I gazed across my living room at the “Kennedy Library” on the far wall of my home. What had once been a polished mahogany credenza had long since turned into a grossly overloaded bookcase stuffed with videos, newspapers, magazines, and hardbound editions of every major book on the Kennedy case, from “Rush to Judgment” to the 26-volume set of the Warren Report. And that was just the shelves. The drawers were also packed with conspiracy literature. One held all the stuff about the shootings of Bobby Kennedy, Martin Luther King, and Malcolm X. The other held the rest of the cover-ups, from Watergate to Iran-Contra and all the Bigfoots and Bermuda Triangles in between.

This was it, the sum total of my life. A quarter century of effort and all I’d managed to do was create my own schoolbook depository.

I called Al. “I hate to say this, but I think Oswald did it.”

“I know,” he said. “I decided the same thing last month.”

Al and I agreeing that Oswald killed Kennedy was like saying the Carpenters were better than Pink Floyd. It was unthinkable.

An hour later, Al was in my driveway with his pickup. Soon the bookcase would be transported to my storage bay on the other side of town.

It was dusk when we hoisted the credenza and carried it down the granite steps off my front door and down the walkway. Slowly we walked, struggling with our emotions as we placed it onto its carriage, unfolded a tarp, and covered the contents.

As the caisson moved slowly down the frontage road, Al’s truck strained under the load and backfired, creating an impromptu volley that scattered gulls and echoed off the hillsides to the east.

Reaching our destination, we paused briefly at high iron gates, then turned onto a drive leading to a small cubicle shaded by a stately eucalyptus.

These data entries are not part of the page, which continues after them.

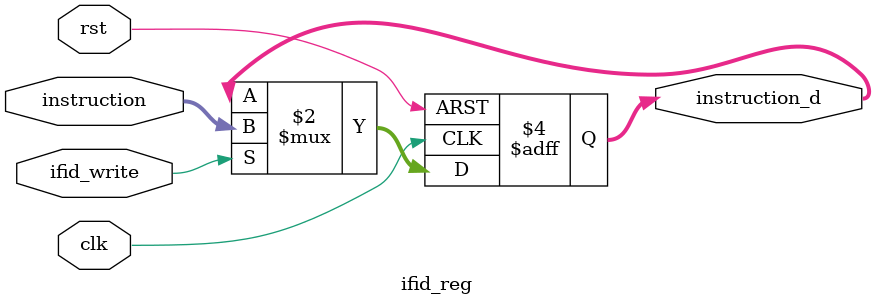
<source format=v>

module ifid_reg(
    input wire clk,
    input wire rst,
    input wire [31:0] instruction,
    input wire ifid_write,
    output reg [31:0] instruction_d
);

    always @(posedge clk or posedge rst) begin
        if (rst) begin
            instruction_d <= 32'b0;
        end
        else if (ifid_write) begin
            instruction_d <= instruction;
        end 
        else begin
                $display("stalling IF-ID register");
            end
        end

endmodule
</source>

We faced each other, removed the tarp, and quietly folded it. No words were spoken. Then, with military precision, we offloaded our precious burden. There was no noise save the sound of our shoes sliding on the pavement, the great stillness broken only by the sound of a lone jet passing overhead.

Inside the forbidding vault, the burnished wooden case was lowered to its resting place and we paid our final respects. When the silver gray door slid shut that night, the great conspiracy credenza slipped from mortal sight and the saga finally ended for two ghostly figures in the eternal flame of the streetlight.

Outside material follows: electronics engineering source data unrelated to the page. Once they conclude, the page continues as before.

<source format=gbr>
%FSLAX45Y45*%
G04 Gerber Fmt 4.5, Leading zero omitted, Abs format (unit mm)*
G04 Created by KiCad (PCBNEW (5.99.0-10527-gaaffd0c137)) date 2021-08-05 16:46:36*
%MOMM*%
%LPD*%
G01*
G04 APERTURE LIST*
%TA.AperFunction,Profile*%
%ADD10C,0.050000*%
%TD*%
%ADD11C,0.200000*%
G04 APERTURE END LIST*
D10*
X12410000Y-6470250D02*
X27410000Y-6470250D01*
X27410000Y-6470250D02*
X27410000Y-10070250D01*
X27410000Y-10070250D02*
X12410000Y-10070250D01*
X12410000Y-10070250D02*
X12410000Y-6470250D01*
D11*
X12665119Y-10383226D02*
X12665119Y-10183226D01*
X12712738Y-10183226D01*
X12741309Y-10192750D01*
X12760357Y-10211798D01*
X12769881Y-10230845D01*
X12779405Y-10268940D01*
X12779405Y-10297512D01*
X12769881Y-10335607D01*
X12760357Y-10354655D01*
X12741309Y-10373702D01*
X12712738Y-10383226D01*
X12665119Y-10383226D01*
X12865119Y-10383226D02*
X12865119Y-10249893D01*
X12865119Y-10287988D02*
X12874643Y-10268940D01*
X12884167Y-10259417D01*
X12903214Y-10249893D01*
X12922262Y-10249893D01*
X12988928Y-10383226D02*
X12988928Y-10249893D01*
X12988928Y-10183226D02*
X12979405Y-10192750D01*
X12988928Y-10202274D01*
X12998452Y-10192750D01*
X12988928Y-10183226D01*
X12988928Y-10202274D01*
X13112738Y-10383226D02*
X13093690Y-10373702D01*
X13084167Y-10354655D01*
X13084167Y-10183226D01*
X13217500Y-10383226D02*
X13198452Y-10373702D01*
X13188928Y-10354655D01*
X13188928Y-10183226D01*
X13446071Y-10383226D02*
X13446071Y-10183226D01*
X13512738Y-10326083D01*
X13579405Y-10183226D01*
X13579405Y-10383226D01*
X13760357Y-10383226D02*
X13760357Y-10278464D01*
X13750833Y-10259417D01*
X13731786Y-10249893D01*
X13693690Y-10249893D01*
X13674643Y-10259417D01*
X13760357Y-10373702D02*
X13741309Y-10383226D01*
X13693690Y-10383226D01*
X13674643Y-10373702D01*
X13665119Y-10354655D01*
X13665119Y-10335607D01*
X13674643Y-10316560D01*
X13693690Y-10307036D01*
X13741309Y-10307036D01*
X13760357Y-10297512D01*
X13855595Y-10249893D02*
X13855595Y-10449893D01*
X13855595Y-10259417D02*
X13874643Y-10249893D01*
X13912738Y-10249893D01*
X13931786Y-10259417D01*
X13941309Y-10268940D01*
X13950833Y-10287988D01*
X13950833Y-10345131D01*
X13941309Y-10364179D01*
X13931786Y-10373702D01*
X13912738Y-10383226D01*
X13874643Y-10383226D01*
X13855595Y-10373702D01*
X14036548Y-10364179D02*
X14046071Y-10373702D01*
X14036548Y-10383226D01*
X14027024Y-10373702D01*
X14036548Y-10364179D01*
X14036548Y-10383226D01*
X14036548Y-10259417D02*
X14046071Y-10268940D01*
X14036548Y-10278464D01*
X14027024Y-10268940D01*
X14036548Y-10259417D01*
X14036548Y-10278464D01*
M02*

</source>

Domini, domini, domini. May we rest in peace.

You can’t imagine what this did for my psyche. I was a new man, determined to take things at face value. I refused to read between the lines anymore. I was lighter, freer, able to walk the road of blind patriotism again and was determined to stay that way.

When John-John’s plane went down, when the Florida fiasco came down, I didn’t call Al.

And then came Sept. 11.

“Are you watching this?”

“Of course,” Al said.

“You mean to tell me four hijacked jets were heading for Washington and New York and we couldn’t get any fighter jets in the air for an hour? And why did Bush just sit there with a bunch of kindergarten kids for 20 minutes after he was told?”

“Bush is a puppet, man! You know that. It’s the Shadow Government creating a pretext for another war. All the hijackers were Saudis! Get it? Saudis? Bush? Oil? Texas? Sound familiar? Hello!?”

An hour later, Al was in my driveway. It took us all of 19 minutes to yank the credenza out of storage and dump its contents on my living room floor. There amid the books and tapes and albums and magazines was my old yellowed copy of the Los Angeles Times. Al picked it up and tapped it with his fingers.

“See? And it all started right here. Assassinate Kennedy. They wrote it that way because it’s a GO signal. A command. An order to proceed.”

“Proceed on what?”

“Everything! The Kennedys, Vietnam, Watergate, this!”

“You know what, Al? You’re nuts.”

“Oh, really? You think there’s no one at the L.A. Times who knows how to proofread? Come on, dude. Get real. They did it on purpose. Or the CIA did. Or the FBI. Or somebody. Where’s the beer? You got any beer here?”

Oswald, we hardly knew ye. ³

Dean Opperman is a Carpinteria resident.